[begin Document text]
Power Rankings Round Up

by Kristine

Welcome back to the Round Up. This week, there’s a lot of focus on stats at THN and TSN, and ESPN rates based on season predictions in addition to play so far.

Actual rank: 8 pts, good for 1st in Pacific, 2nd in West, 5th in league.
Record: 4-1-0. L10: 4-1-0.

ESPN by Pierre LeBrun (Oct 18)
….Stars: 5 this week; 3 last week. “OK, OK … I can’t totally ignore early-season perfection. Brad Richards (UFA July 1) has been on fire, and so has goalie Kari Lehtonen, who is the masked man GM Joe Nieuwendyk is gambling on to turn around the fortunes of this franchise.”
….Of Note: Chicago at 8 this week; 22 last week. “Two weekend victories and Hawks fans can step off the ledge. Two weekend wins by Marty Turco, no less, I might add. The veteran netminder was terrific in both victories.”
….My Thoughts: Let’s just go ahead and get this out of the way. Turco is starting to play better without us, and we’re already playing better without him. I have mixed feelings about this. On the one hand, good! Glad we’re doing better without him because I spent all last season wishing he would go away.  But on the other hand, why does he have to be playing well too? It’s like a breakup. You want to be the one moving on while the other person flounders around without you. Or maybe that’s just me… In any case, I’m happy to see that we’re still at 5th in this week’s ESPN rankings, because LeBrun stated in his intro that he’s ranking teams this week based on his projects “for the rest of the season, too. So no, the Leafs and Stars will not be ranked 1-2.” Fair enough. If that’s his criteria, I am MORE than happy with 5th. That puts us smack in the middle of the playoffs. Just for fun, let’s see how those playoffs would shake out if the league really ends up in the order LeBrun has it in this week.
[end Document text]
• _Exercise tasks_:
A) Please answer these from the hockey power rankings round-up:
(i) What record does the round-up list for the team?
(ii) Where does ESPN place Chicago this week, and where was it last week?
(iii) Which goalie is GM Joe Nieuwendyk gambling on?
B) Carry on the hockey power rankings round-up from its final sentence.
[begin Extracted information]
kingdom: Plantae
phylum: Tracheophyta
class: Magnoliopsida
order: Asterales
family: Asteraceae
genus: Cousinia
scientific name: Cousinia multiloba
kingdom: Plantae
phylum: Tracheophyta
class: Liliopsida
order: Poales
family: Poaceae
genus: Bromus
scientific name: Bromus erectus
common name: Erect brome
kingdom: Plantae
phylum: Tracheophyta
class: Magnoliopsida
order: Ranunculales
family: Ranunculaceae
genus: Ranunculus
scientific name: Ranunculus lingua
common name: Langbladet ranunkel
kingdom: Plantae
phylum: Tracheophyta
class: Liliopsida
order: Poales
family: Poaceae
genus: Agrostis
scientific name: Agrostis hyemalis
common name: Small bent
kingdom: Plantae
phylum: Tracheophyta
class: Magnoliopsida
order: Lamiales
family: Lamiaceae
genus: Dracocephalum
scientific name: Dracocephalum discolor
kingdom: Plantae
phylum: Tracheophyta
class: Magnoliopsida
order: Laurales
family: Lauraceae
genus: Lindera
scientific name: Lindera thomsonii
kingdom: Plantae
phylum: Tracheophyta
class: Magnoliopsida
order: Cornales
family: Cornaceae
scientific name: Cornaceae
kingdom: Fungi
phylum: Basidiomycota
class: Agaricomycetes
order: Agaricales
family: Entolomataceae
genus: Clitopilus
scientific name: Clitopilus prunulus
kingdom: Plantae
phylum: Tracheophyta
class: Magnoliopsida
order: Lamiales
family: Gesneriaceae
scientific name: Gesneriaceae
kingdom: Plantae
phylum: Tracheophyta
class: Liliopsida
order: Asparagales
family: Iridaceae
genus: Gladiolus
[end Extracted information]
• _Responses to the tasks_:
A)
(i) 4-1-0
(ii) 8th this week; 22nd last week
(iii) Kari Lehtonen

B)
….Taking into account division leader seeding, the first round in the East would look like this: Capitals (1) vs Thrashers (8); Maple Leafs (2) vs Penguins (7); Flyers (3) vs Lightning (6); Bruins (4) vs Canadiens (5). Some good match-ups there. I’d be interested to see Flyers vs Lightning especially, and the Habs would have a chance to redeem themselves from their first-round loss to the Bruins last year. Then in the West, you would have: Red Wings (1) vs Avalanche (8); Kings (2) vs Sharks (7); Blackhawks (3) vs Canucks (6); Predators (4) vs Stars (5). Kings vs Sharks would be fun, and serve to eliminate a Pacific team right off the bat, like last year with Sharks vs Ducks. I would be okay with facing the Preds in the first round. We were 2-1-1 against them last year and 2-2-0 against them in 08-09.
….This is a pretty useless exercise since there is a looooonnnnggg season still ahead of us and chances are very, very slim that the playoffs will look like this at all. But if anything, it will be interesting to look back and see who’s still on top.

TSN by Scott Cullen (Oct 18)
….Stars: 1 this week; N/A last week. “Such is the dominance of the Stars through four games: while all four games have been wins, two were via shootout and one in overtime, so while it’s a strong start for the Stars, it cannot be overstated how premature these rankings are at this stage of the season. Key Injuries: LW Jamie Benn (concussion).”
….Of Note: Florida at 6 this week; N/A last week. “Such is the nature of the early rankings, the Panthers have recorded shutout wins in half of their games, allowing a total of five goals against in four games. As great as Tomas Vokoun (1.26 GAA, .952 SV%) is, 40 shutouts this season is a longshot. Key Injuries: None.”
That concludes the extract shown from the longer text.